PASSAGE SHOWN:

# What is the recommended varroa treatment for spring 2015?



## jean-marc (Jan 13, 2005)

Provincial Apiarists do not make recommendations other than to treat. There is no IPM for 2015 afaik, never has been unlikely ever will. Most guys I think in BC and Alberta are Apivar in Spring. Most use formic in fall.

I am Apivar in spring and thymol in fall. Have been for sometime. Will likely continue along that path until the next crisis. I will try a few Apistan this spring.

Jean-Marc


----------



## ABruce (Dec 27, 2013)

I am a first year beekeeper, I use OAV in the fall, and I am trying to understand what and when is the right choice for spring. Jean_Marc could you comment on why you choose the products your using and when you use them.
thanks


----------



## jean-marc (Jan 13, 2005)

ASSIGNED TASK 1: In the forum thread on spring varroa treatment, which products does jean-marc say he uses in spring and in fall?
The forum thread and the listing have no connection to each other.

(Camera intrinsics and pose data)
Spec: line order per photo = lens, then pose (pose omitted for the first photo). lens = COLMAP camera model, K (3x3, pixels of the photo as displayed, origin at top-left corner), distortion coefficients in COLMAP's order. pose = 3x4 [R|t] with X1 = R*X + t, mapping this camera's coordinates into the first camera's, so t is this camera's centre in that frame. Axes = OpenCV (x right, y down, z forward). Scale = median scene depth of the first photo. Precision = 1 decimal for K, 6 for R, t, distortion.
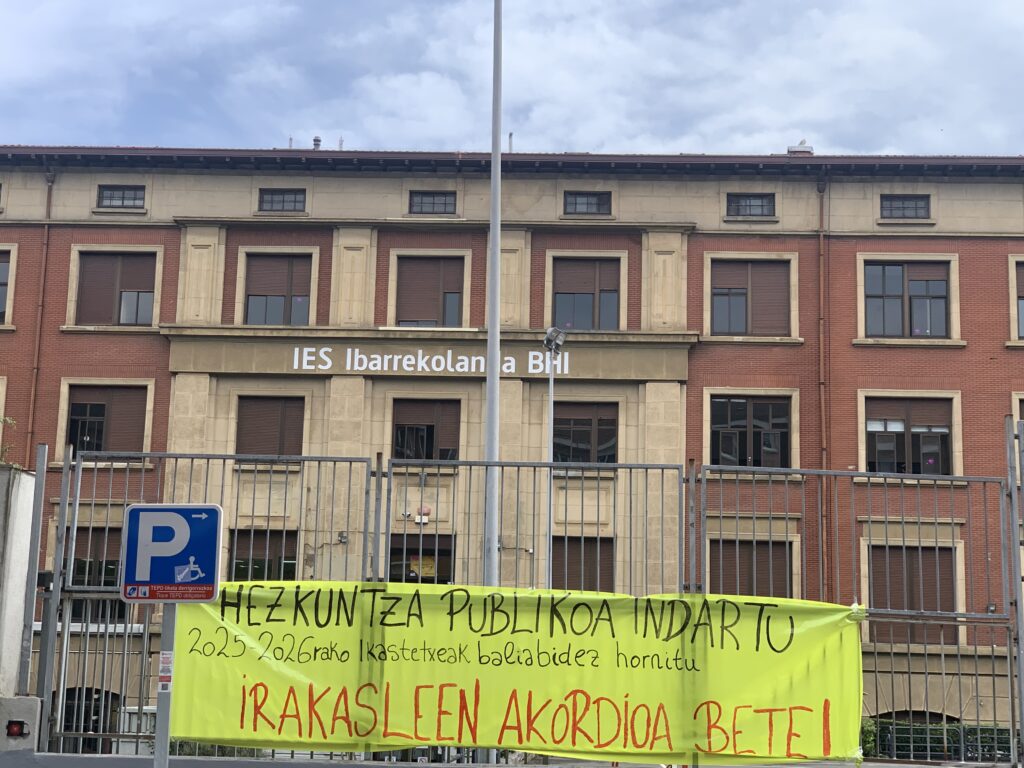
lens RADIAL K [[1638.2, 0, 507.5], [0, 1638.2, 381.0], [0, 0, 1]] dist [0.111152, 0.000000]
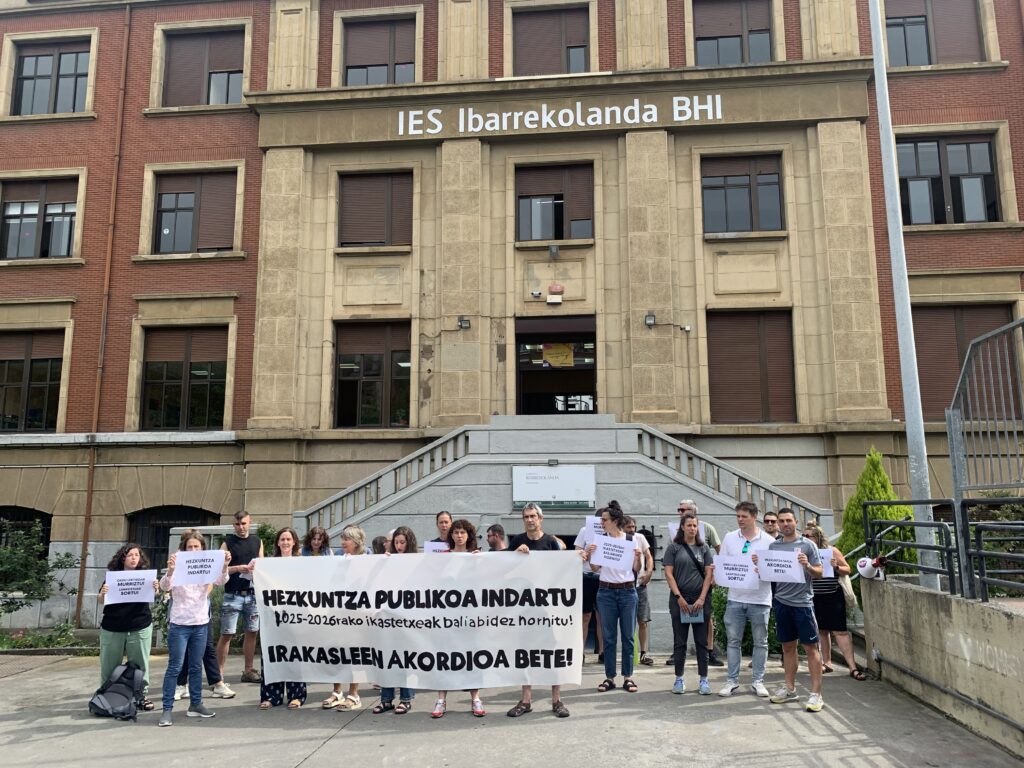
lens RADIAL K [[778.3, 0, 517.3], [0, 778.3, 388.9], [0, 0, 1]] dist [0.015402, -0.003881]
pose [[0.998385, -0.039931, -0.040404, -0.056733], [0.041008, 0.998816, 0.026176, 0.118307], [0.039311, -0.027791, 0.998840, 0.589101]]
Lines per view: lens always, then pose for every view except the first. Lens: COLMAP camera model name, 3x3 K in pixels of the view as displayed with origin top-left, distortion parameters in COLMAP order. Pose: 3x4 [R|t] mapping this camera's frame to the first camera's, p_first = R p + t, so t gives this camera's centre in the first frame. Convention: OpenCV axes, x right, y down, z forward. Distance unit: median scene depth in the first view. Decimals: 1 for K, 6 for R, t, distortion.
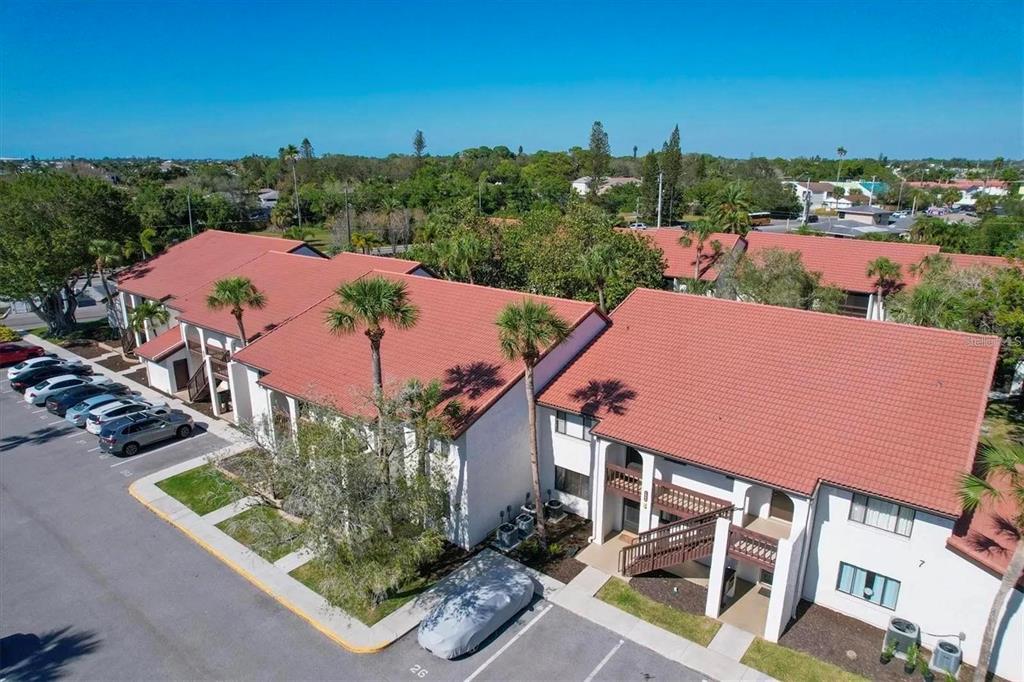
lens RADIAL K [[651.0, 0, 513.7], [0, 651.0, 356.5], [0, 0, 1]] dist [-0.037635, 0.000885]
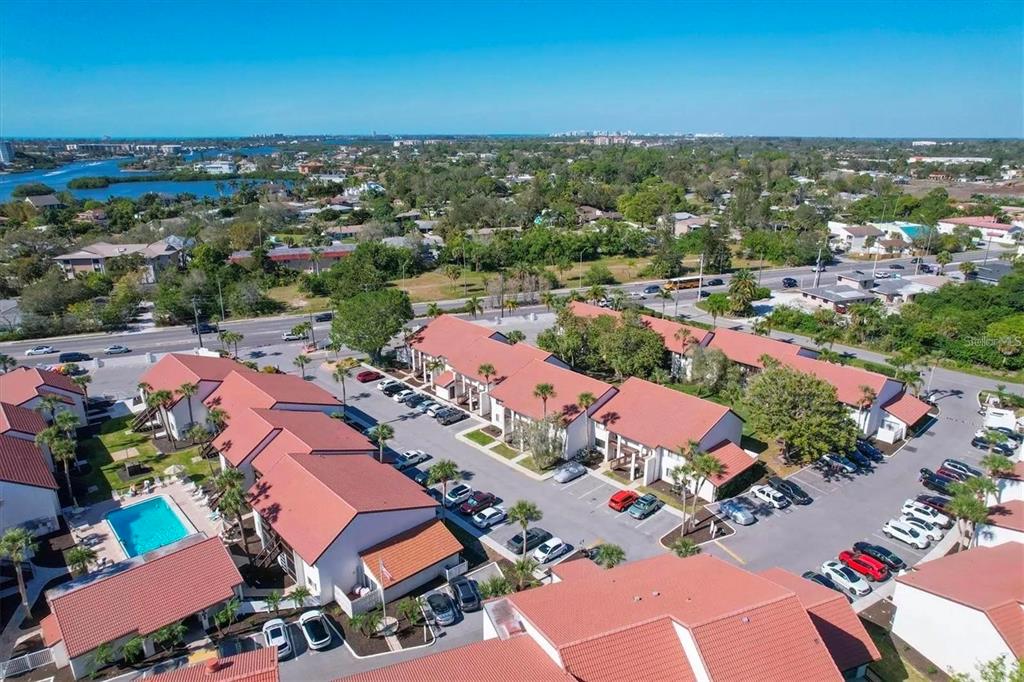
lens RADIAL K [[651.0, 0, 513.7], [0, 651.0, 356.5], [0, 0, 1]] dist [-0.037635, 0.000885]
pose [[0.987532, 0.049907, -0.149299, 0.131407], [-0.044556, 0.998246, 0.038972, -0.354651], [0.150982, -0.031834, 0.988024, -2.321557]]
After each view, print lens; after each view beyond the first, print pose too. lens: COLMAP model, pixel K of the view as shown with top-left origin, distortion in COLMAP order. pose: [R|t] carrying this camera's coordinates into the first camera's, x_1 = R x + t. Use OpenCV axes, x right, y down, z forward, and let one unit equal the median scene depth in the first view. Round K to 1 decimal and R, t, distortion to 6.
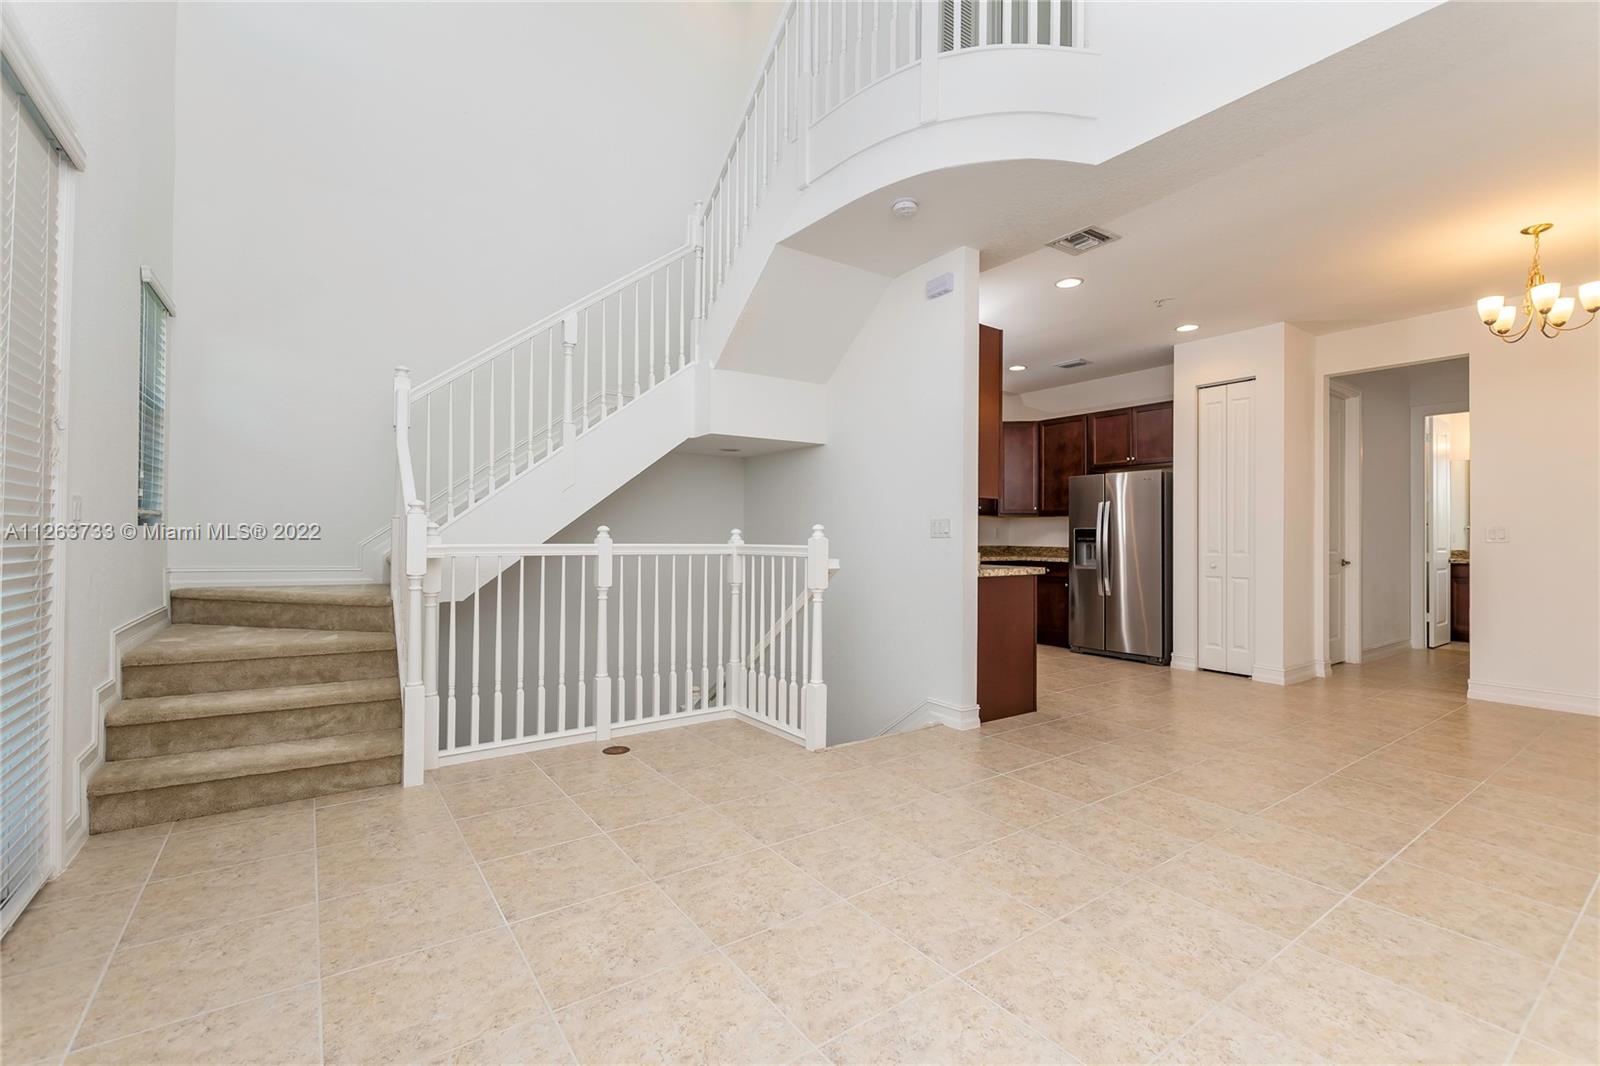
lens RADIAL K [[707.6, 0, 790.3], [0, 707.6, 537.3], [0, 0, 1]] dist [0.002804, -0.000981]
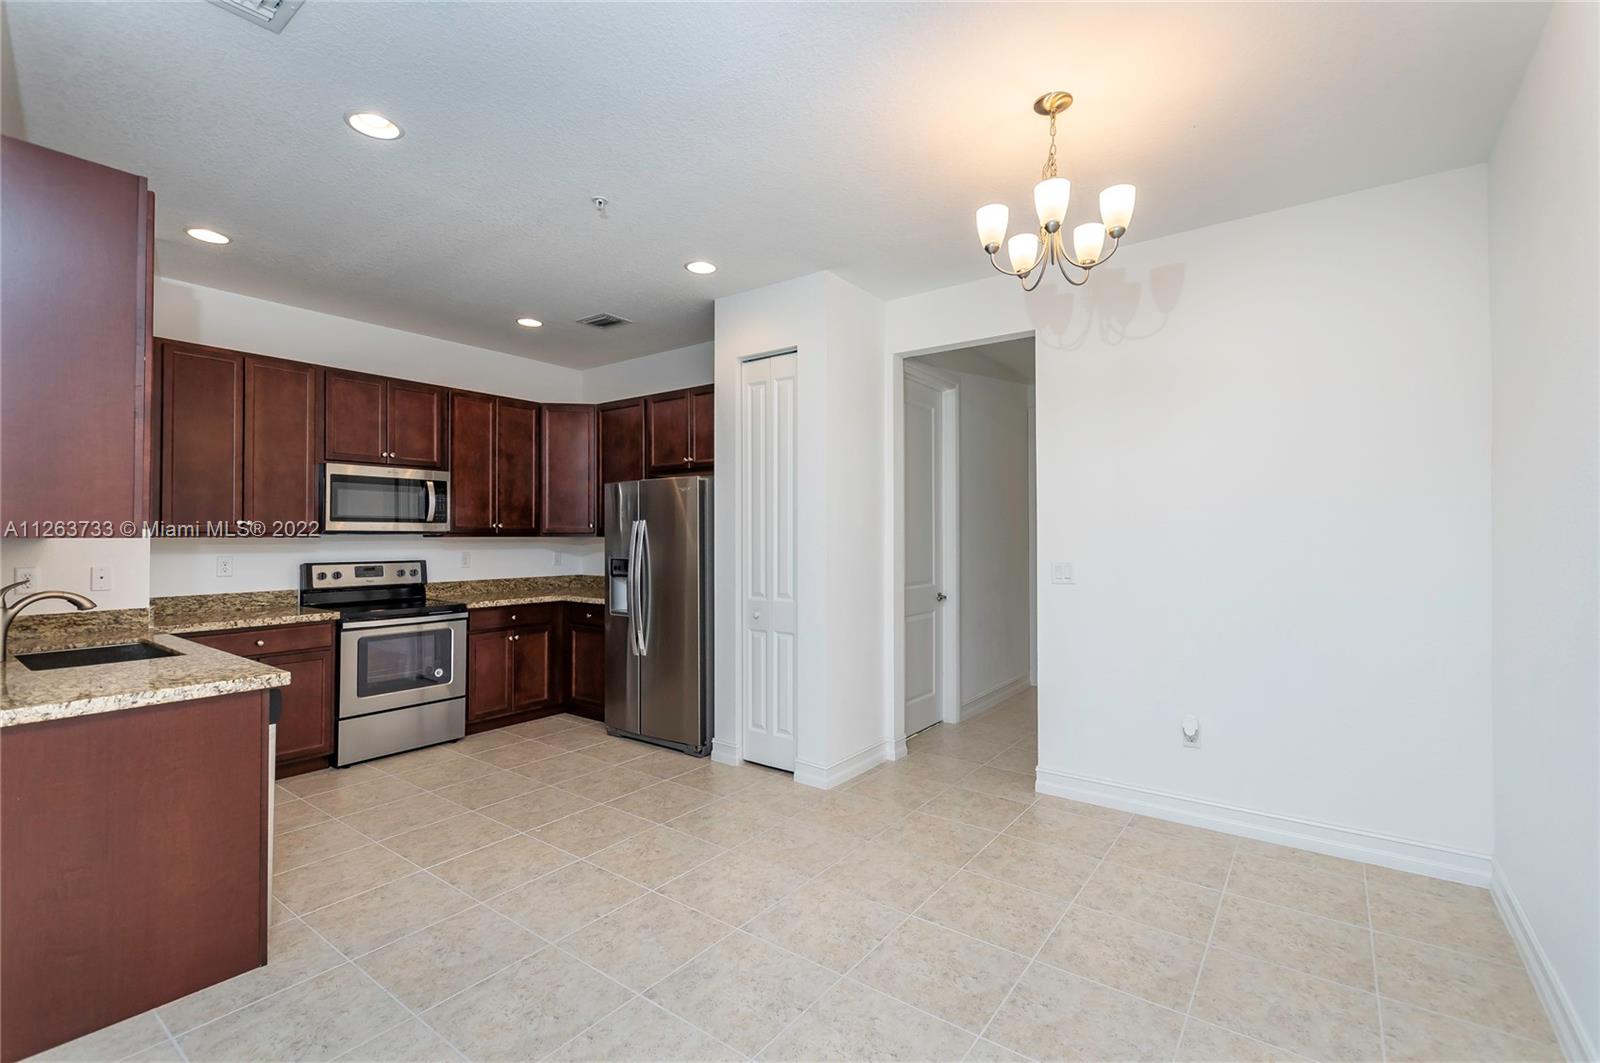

ASSIGNED TASK 2: Could you copy the listing word for word, starting with its first line and going on through the line with "-0.031834, 0.988024, -2.321557]]"? Leave the pictures out of your answer.

TASK RESPONSE 1: Apivar in spring and thymol in fall.

TASK RESPONSE 2:
Spec: line order per photo = lens, then pose (pose omitted for the first photo). lens = COLMAP camera model, K (3x3, pixels of the photo as displayed, origin at top-left corner), distortion coefficients in COLMAP's order. pose = 3x4 [R|t] with X1 = R*X + t, mapping this camera's coordinates into the first camera's, so t is this camera's centre in that frame. Axes = OpenCV (x right, y down, z forward). Scale = median scene depth of the first photo. Precision = 1 decimal for K, 6 for R, t, distortion.
lens RADIAL K [[1638.2, 0, 507.5], [0, 1638.2, 381.0], [0, 0, 1]] dist [0.111152, 0.000000]
lens RADIAL K [[778.3, 0, 517.3], [0, 778.3, 388.9], [0, 0, 1]] dist [0.015402, -0.003881]
pose [[0.998385, -0.039931, -0.040404, -0.056733], [0.041008, 0.998816, 0.026176, 0.118307], [0.039311, -0.027791, 0.998840, 0.589101]]
Lines per view: lens always, then pose for every view except the first. Lens: COLMAP camera model name, 3x3 K in pixels of the view as displayed with origin top-left, distortion parameters in COLMAP order. Pose: 3x4 [R|t] mapping this camera's frame to the first camera's, p_first = R p + t, so t gives this camera's centre in the first frame. Convention: OpenCV axes, x right, y down, z forward. Distance unit: median scene depth in the first view. Decimals: 1 for K, 6 for R, t, distortion.
lens RADIAL K [[651.0, 0, 513.7], [0, 651.0, 356.5], [0, 0, 1]] dist [-0.037635, 0.000885]
lens RADIAL K [[651.0, 0, 513.7], [0, 651.0, 356.5], [0, 0, 1]] dist [-0.037635, 0.000885]
pose [[0.987532, 0.049907, -0.149299, 0.131407], [-0.044556, 0.998246, 0.038972, -0.354651], [0.150982, -0.031834, 0.988024, -2.321557]]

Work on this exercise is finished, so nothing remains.